12 The passage in McPherson is based on Re National Wholemeal Bread & Biscuit Co [1892] 2 Ch 457 which merely applied the then rule in bankruptcy. There has been very little since. However, in Re Rural & Veterinary Requisites Pty Ltd (in liq) (1978) 3 ACLR 597, W B Campbell J in the Supreme Court of Queensland allowed an appeal against a proof of debt and at 603 held that the liquidators did not act unreasonably in contesting the claims. However, he ordered at that page that the proofs of debt be admitted in full, the liquidators pay the costs of the applicants of and incidental to the summonses, but that the liquidators were entitled to their costs including costs payable to the applicants out of the assets of the company.
13 This practice appears to me to accord fairly precisely with the way in which this Court approached the problem in another connection in Cresvale.
14 I have looked at the position with respect to personal bankruptcies. Whilst in England the traditional rule referred to in the National Biscuit case has continued, in Australia what is now s 105 of the Bankruptcy Act 1966 (Cth) (and before the 1966 Act a similar provision was contained in the Bankruptcy Rules) means that there is a statutory prohibition against making the Trustee pay the costs so that all that can be done is order that the successful applicant get his costs out of the bankrupt estate unless there has been misconduct on behalf of the Trustee; see eg Re Turner; Ex parte Curtin (1941) 12 ABC 1.

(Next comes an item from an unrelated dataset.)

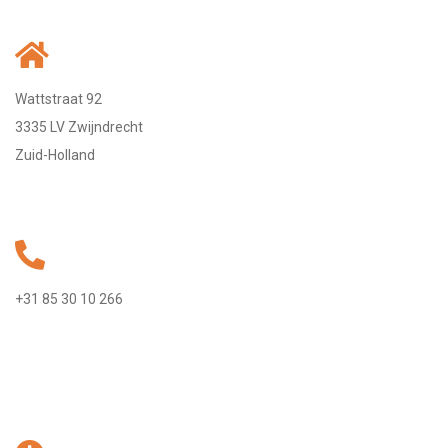
Wattstraat 92
3335 LV Zwijndrecht
Zuid-Holland
+31 85 30 10 266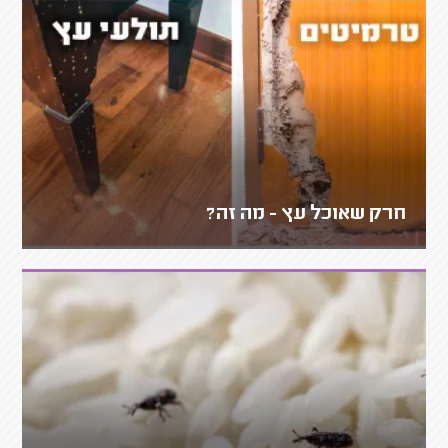
חרק שאוכל עץ - מה זה?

15 Accordingly the orders should be as follows:
The Court declares:
1. That the judgment obtained by the first defendant in District Court proceedings No 4868 of 2003 in the sum of $183,493.64 is extinguished.
The Court orders:
2. That the administrator admit the plaintiff's claim in the sum of $78,459.65.
3. That the first defendant consent with the plaintiff to discharge the judgment in District Court proceedings No 4868 of 2003.
4. That the defendants be restrained pending discharge of the District Court judgment from taking any steps to enforce that judgment.
5. That the defendants pay the plaintiff's costs of the proceedings.
6. That the second defendant be at liberty to receive his costs including any costs paid to the plaintiff under order 5 out of the assets of the first defendant.
*******************7. Liberty to apply.